Of course, there’s more to the LG Q6 than the display. The frame is made from aluminum, and the glossy silver back on our review unit looks and feels like plastic. The back has gentle curves much like the G6, and is a literal fingerprint magnet.
The 13-megapixel rear camera is tucked on the upper left side of the device, with the speaker is located on the lower left side of the back.
The power button is on the right side of the phone while the volume rocker is on the left. Also on the left side is the two SIM slots as well as the dedicated microSD slot. Finally, no need to choose between extra storage or another SIM – you can have both.
The 3.5mm jack and the regular USB port (sorry, no Type-C kids) are located on the bottom of the device.

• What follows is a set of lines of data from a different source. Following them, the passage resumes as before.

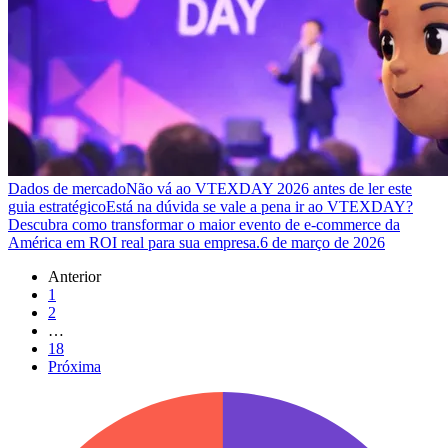
Dados de mercado
Não vá ao VTEXDAY 2026 antes de ler este
guia estratégico
Está na dúvida se vale a pena ir ao VTEXDAY?
Descubra como transformar o maior evento de e-commerce da
América em ROI real para sua empresa.
6 de março de 2026
Anterior
1
2
…
18
Próxima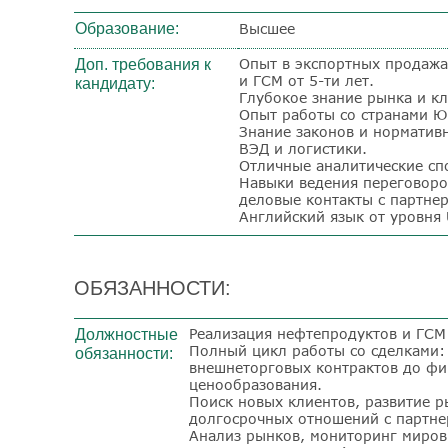
Образование:
Высшее
Опыт в экспортных продажа
Доп. требования к
и ГСМ от 5-ти лет.
кандидату:
Глубокое знание рынка и к
Опыт работы со странами Ю
Знание законов и нормативн
ВЭД и логистики.
Отличные аналитические сп
Навыки ведения переговоро
деловые контакты с партне
Английский язык от уровня
ОБЯЗАННОСТИ:
Реализация нефтепродуктов и ГСМ 
Должностные
Полный цикл работы со сделками:
обязанности:
внешнеторговых контрактов до фи
ценообразования.
Поиск новых клиентов, развитие 
долгосрочных отношений с партне
Анализ рынков, мониторинг миров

Curiously, there’s no fingerprint scanner anywhere on the phone, which is a little disappointing, considering the Q6’s price bracket.
There is facial recognition tech baked into the Q6 that’s easy to setup and use (and unlocks the phone in less than a second) though it’s subject to the same limitations as previous implementations of the tech – there needs to be plenty of light around for the front facing camera to pick up your face, and as a whole the tech is more prone to spoofing than other biometric methods like fingerprint scanners.

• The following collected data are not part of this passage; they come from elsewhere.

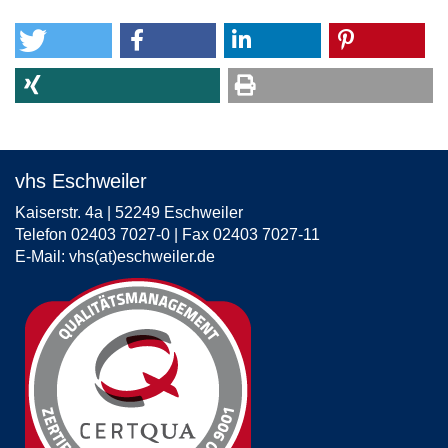
vhs Eschweiler
Kaiserstr. 4a | 52249 Eschweiler
Telefon 02403 7027-0 | Fax 02403 7027-11
E-Mail:
vhs(at)eschweiler.de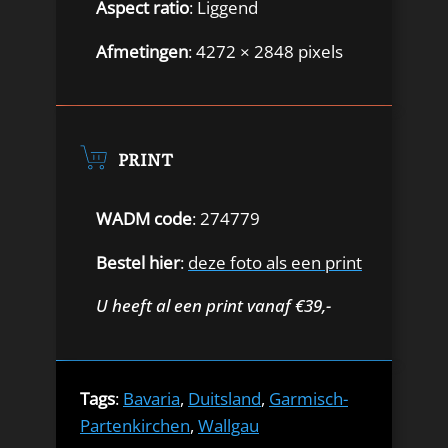
Aspect ratio
: Liggend
Afmetingen
: 4272 × 2848 pixels
PRINT
WADM code
: 274779
Bestel hier
:
deze foto als een print
U heeft al een print vanaf €39,-
Tags
:
Bavaria
,
Duitsland
,
Garmisch-
Partenkirchen
,
Wallgau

While we’re all praises for the Q6’s display, we can’t say the same for the hardware powering it. Underneath that FullVision display is Qualcomm’s Snapdragon 435 processor, paired with 3GB of RAM and 32GB of storage. Other versions of the Q6 have identical chipsets and differ only in storage, so the Philippines is basically getting the middle of the road version of the mid-range phone.
The Snapdragon 430 managed fine during our short time with it during the unboxing, though heavier use may reveal the SoC’s shortcomings as the review process moves forward. The good news is that the 3000mAh battery should last longer, though some users may not like the fact that they’re trading processing power for longevity.
That’s pretty much it for this unboxing and first look at the LG Q6. The Q6 was spotted earlier in the Philippines and is priced at Php 13,990. At that price point the phone’s going to be up against heavy competition with the offerings of Huawei, OPPO, Vivo and Samsung.